Hockey sur glacePère et fils dans la même équipe: Gerd Zenhäusern raconte

Platonov senior et junior jouent ensemble la Coupe Spengler. L'occasion de recueillir le témoignage du Valaisan.

par
Simon Meier
Keystone

Les Russes du Mettalurg Magnitogorsk, en plus d’avoir battu aux penalties les Tchèques de Trinec mercredi en ouverture de la Coupe Spengler, ont une particularité: leur vestiaire abrite un père et un fils, le vétéran Denis Platonov (né en 1981) et son junior Yuri (2000). Une rareté au plus haut niveau. D’ailleurs en Ligue nationale suisse, il ne nous revient guère que deux exemples à l’esprit. Ievgueni Chiriaiev et son père Valeri ont porté ensemble le maillot du HC La Chaux-de-Fonds entre 2006 et 2008. Et Aldo Zenhäusern a vécu en direct, comme coéquipier, les débuts en LNB de son rejeton Gerd en 1988. Ce dernier évoque ce moment qui, avec du recul, reste le plus fort de sa carrière.

«Avec mon père, nous avons partagé le même vestiaire pendant un an et demi puisqu’en tant que junior, je m’entraînais avec la première équipe du HC Sierre où il terminait sa carrière. Mais cela ne nous est arrivé qu’une seule fois de jouer un match ensemble. C’était en 1988, sauf erreur contre Rapperswil à Graben, devant toute la famille. J’avais 16 ans, il y avait des blessés et nous étions bien classés alors l’entraîneur, Juhani Tamminen, m’avait pris dans l’équipe – mon nom m’avait sûrement donné un petit avantage, par rapport à d’autres.
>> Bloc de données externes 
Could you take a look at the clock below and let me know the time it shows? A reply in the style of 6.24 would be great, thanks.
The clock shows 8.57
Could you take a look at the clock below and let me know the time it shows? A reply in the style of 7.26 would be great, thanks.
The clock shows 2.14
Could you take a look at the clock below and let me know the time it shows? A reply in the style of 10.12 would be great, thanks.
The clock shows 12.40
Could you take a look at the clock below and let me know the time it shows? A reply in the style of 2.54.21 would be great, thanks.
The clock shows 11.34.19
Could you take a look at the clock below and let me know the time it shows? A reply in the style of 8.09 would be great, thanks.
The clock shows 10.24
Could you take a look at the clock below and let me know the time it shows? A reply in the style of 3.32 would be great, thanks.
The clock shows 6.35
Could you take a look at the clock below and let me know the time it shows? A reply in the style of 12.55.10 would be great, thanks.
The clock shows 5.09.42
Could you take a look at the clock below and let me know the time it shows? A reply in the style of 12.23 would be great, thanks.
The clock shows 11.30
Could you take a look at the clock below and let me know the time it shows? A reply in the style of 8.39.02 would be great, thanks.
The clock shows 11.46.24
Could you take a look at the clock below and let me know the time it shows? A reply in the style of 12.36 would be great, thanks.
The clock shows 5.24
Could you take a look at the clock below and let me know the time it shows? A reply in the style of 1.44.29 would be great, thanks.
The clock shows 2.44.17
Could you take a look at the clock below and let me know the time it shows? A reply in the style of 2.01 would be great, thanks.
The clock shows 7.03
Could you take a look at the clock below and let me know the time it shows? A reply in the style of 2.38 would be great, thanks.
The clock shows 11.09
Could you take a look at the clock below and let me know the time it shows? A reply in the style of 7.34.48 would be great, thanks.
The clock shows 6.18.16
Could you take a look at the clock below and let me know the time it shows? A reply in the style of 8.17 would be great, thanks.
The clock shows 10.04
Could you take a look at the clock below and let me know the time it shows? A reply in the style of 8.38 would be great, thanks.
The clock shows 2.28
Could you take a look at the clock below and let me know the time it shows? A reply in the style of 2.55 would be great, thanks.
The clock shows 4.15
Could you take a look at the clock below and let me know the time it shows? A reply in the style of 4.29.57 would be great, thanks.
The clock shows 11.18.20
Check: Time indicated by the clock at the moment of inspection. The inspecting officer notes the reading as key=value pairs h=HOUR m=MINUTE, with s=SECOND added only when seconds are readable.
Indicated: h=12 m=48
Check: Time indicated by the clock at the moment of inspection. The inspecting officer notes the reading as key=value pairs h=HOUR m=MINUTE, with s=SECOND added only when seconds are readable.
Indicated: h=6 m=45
»J’étais attaquant mais pour l’occasion, on m’avait aligné en défense… aux côtés de mon père. Comme nous étions les deux droitiers, je lui avais demandé s’il ne voulait pas plutôt jouer à gauche, pour me faciliter la tâche. Il m’avait répondu que ce n’était pas à son âge qu’il allait changer de côté et que je n’avais qu’à y aller, à gauche (rires). Pendant ce temps-là, les étrangers de l’équipe à commencer par Kelly Glowa me disaient : «Monte, viens devant, il faut absolument que tu marques un but pour ton premier match avec ton père!» – ils ne savaient pas que ce serait le seul. Mais je n’ai pas marqué. Il faut dire que j’étais un peu nerveux pour mon premier match avec la première équipe.

»Je pense que c’est pour papa que ce moment a été le plus spécial. A mes yeux, sur le moment, ça me paraissait un peu normal, pas exceptionnel du tout. C’est après coup que j’ai réalisé à quel point nous avion eu de la chance de vivre ça. Maintenant que je suis de l’autre côté de la barrière, que j’ai des fils, je me rends compte de ce que cela représente. Avec le recul, je dirais même que c’est le moment qui m’a le plus marqué dans ma carrière. Bien sûr, la promotion en LNA avec le LHC (ndlr: comme entraîneur en 2013), c’était fort. Mais émotionnellement, pour la famille, il n’y a rien de plus fort que disputer son premier match en Ligue nationale avec son père, avec qui on a partagé la même passion toute sa vie.»